Last time I wrote here I described the signs and symptoms that the doctors of the Royal Victoria Dispensary (RVD) were looking for when a patient attended for examination. This time, I will look at what happened next.

A typical case note from the RVD (LHB41/CC/2/PR2.5741)
Following the initial examination, patients would be x-rayed and clinically examined. A diagnosis could then be made, based on which recommendations would be given. The majority of patients who attended the dispensary did not receive a diagnosis, though sometimes they displayed signs which meant that the doctor would recommend them to rest up for a while. Of the patients who received a diagnosis, many had respiratory issues such as bronchitis, asthma, or some form of ‘catarrh’, and only a small proportion of patients would be diagnosed with tuberculosis. Cardiac diagnoses would also be given on occasion, chiefly mitral valve stenosis or mitral incompetence. 

Examples of recommendations given to patients who attended the dispensary.

(Clockwise from top L: "To stop smoking and to keep earlier hours - crooning in a dancehall: attending every night except Sundays", "To keep earlier hours", "To stop smoking To be less in the company of the 'boy friend'", "To wear stockings", "To stop smoking + excessive tea-drinking", "To stop smoking To stop dancing at nights". )
If tuberculosis was diagnosed, recommendations were given for the treatment of the patient. Most of these were fairly standard, such as taking bed rest, being put on waiting list for a hospital, or being sent to their GP for treatment. Patients might also be advised to seek better employment, generally because their work was too dusty or strenuous to be compatible with effective recovery. 
Sometimes the recommendations were a little more, for want of a better word, patriarchal. Patients (particularly young women) would be told to stop going out dancing in the evenings, or to wear stockings – sensible advice, but very different to what we would expect from our GPs nowadays.
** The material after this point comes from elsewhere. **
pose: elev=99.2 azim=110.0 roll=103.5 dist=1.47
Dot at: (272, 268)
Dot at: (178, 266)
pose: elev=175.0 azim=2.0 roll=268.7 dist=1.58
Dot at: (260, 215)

Women could be refused permission to marry, or at least told not to get pregnant - married women could be referred to family planning services, and therapeutic abortions were occasionally considered for the sickest patients.

Extract of a case note from a patient eager to get married, who is "told that the matter will not be considered until the first year after discharge." She is eventually "allowed to get married with explanation of reservations."
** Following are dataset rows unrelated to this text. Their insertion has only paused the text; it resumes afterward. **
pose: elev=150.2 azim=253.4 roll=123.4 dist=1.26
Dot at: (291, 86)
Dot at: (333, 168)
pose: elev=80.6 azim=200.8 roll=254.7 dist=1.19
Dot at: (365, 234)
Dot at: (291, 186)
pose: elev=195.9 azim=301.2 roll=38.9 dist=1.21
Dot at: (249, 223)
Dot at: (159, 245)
Extract of a case note from a recently married patient, who is referred to the Mothers' Welfare Clinic and fitted with a 'Dutch cap'.
The dispensary was not able to provide much by way of treatment for tuberculosis. Instead, patients with severe tuberculosis would be referred to one of Edinburgh’s hospitals, generally City Hospital or the Royal Victoria Hospital, where they could receive supervised bed rest and surgical treatment.
For patients with a less severe diagnosis, not much could be done – they would be told to rest and referred to the almoner to apply for a Tuberculosis Allowance so that they didn't have to work and they would return for regular monitoring to check to progression of the disease, but there were no medications available to be given until the 1950s when the more serious cases were increasingly given some combination of anti-tuberculosis antibiotics, usually PAS with Streptomycin.

A bay full of RVD case notes in our store room - each box contains around 500 case notes!

By our current estimate, we have over 20,000 case notes from Royal Victoria Dispensary from the 1940s and 1950s. The individual case notes are not very thick, but the sheer volume of them means that they provide a great insight into the running of the dispensary. This was the period in which antibiotics and mass radiography led to a massive and permanent decline in the rate of tuberculosis, and these records really show us the transformations that were taking place in how patients would be referred for examination, what signs were being looked for, and the changes in treatments and care given over this short period. The records of the RVD therefore allow us to gain a real insight into what was happening at this pivotal moment in the treatment of tuberculosis in Edinburgh.